A Forester Speaks Out Against Logging In WV Parks

A letter to WV Senators on considering SB 270, which allow commercial timber operations in West Virginia’s state parks — which contain some of the only mature forest in the state.

Amy Cimarolli
February 5, 2018

Dear Senators,

I write to speak in opposition to the SB 270.  I am a professional forester with a B.S. in Forestry and Wildlife, and an M.S. in Forestry and Forest Products.

For over 30 years my work as a private forester has included promoting and performing forest management with goals of health and productivity, timber income, wildlife habitat, recreation, historical preservation, aesthetics and beauty.  I have worked in this capacity for National Parks, State Parks, National Wildlife Refuges, conservation organizations, and private forestland owners.

I oppose this legislation for these reasons:

State Park forests are a legacy from the past and need to be managed as special areas. Much of the State Park forest is maturing second growth with clean headwater streams and soils unpolluted by forest road erosion and sediment.  This resource serves as a complement (in habitat, educational opportunities, and research potential) to the State Forests and Wildlife Management Areas where management for timber production and early and middle-aged forests is a goal.  Also, beautiful, wild places in which humans can experience nature are important for mental and spiritual health, and our State Parks provide this to residents and tourists.  A national study reports that more people in the U.S. own forests for beauty and retreat than timber production and hunting.  State Parks forests provide places of beauty, for study, play, and retreat.

The biggest threat to forest health in WV comes from invasive species, and most forest health management does not require commercial timber management.  For years West Virginia’s State Parks have been managing for forest health issues (like keeping the hemlocks healthy and Japanese barberry (a plant correlated with high numbers of ticks) out of the understory) in cooperation with the WV Department of Agriculture and the US Forest Service’s State and Private Forestry office in Morgantown.  Managing for forest health typically involves things like treating forest pests with natural predators (biocontrol), mowing invasive plants to slow their spread along roads and trails, thinning of stands that usually remove the small (uncommercial cutting) trees, and planting trees to improve rare species habitats.  Experts on forest health should be key advisors to management planning with State Parks for forest health.
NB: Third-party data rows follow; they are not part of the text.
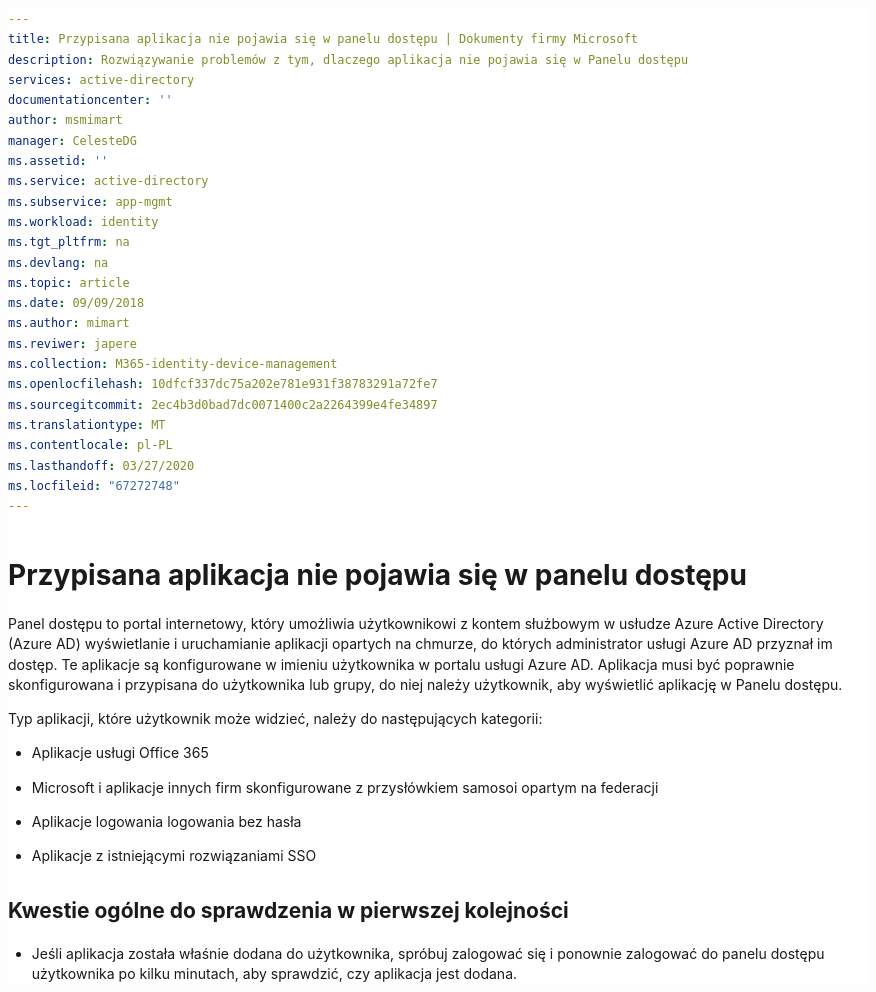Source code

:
 ```yaml
---
title: Przypisana aplikacja nie pojawia się w panelu dostępu | Dokumenty firmy Microsoft
description: Rozwiązywanie problemów z tym, dlaczego aplikacja nie pojawia się w Panelu dostępu
services: active-directory
documentationcenter: ''
author: msmimart
manager: CelesteDG
ms.assetid: ''
ms.service: active-directory
ms.subservice: app-mgmt
ms.workload: identity
ms.tgt_pltfrm: na
ms.devlang: na
ms.topic: article
ms.date: 09/09/2018
ms.author: mimart
ms.reviwer: japere
ms.collection: M365-identity-device-management
ms.openlocfilehash: 10dfcf337dc75a202e781e931f38783291a72fe7
ms.sourcegitcommit: 2ec4b3d0bad7dc0071400c2a2264399e4fe34897
ms.translationtype: MT
ms.contentlocale: pl-PL
ms.lasthandoff: 03/27/2020
ms.locfileid: "67272748"
---
```

# <a name="an-assigned-application-is-not-appearing-on-the-access-panel"></a>Przypisana aplikacja nie pojawia się w panelu dostępu

Panel dostępu to portal internetowy, który umożliwia użytkownikowi z kontem służbowym w usłudze Azure Active Directory (Azure AD) wyświetlanie i uruchamianie aplikacji opartych na chmurze, do których administrator usługi Azure AD przyznał im dostęp. Te aplikacje są konfigurowane w imieniu użytkownika w portalu usługi Azure AD. Aplikacja musi być poprawnie skonfigurowana i przypisana do użytkownika lub grupy, do niej należy użytkownik, aby wyświetlić aplikację w Panelu dostępu.

Typ aplikacji, które użytkownik może widzieć, należy do następujących kategorii:

-   Aplikacje usługi Office 365

-   Microsoft i aplikacje innych firm skonfigurowane z przysłówkiem samosoi opartym na federacji

-   Aplikacje logowania logowania bez hasła

-   Aplikacje z istniejącymi rozwiązaniami SSO

## <a name="general-issues-to-check-first"></a>Kwestie ogólne do sprawdzenia w pierwszej kolejności

-   Jeśli aplikacja została właśnie dodana do użytkownika, spróbuj zalogować się i ponownie zalogować do panelu dostępu użytkownika po kilku minutach, aby sprawdzić, czy aplikacja jest dodana.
 Finally, this Bill is bad because it proposes commercial timber production on public lands set aside as non-timber production areas, using harvesting guidelines with arbitrary cutting limits that have nothing to do with silviculture. The critical and essential first step of any professional, sustainable, and defendable forest health management project on a State Park will be a State Park-driven Forest Stewardship Plan created for the goal of protecting forest health and other high conservation value forest attributes, informed by field inventory, and developed with input from WV DNR foresters, biologists and other Partner experts.

 Current law should be maintained, as it is adequate in providing for management of healthy State Park forests.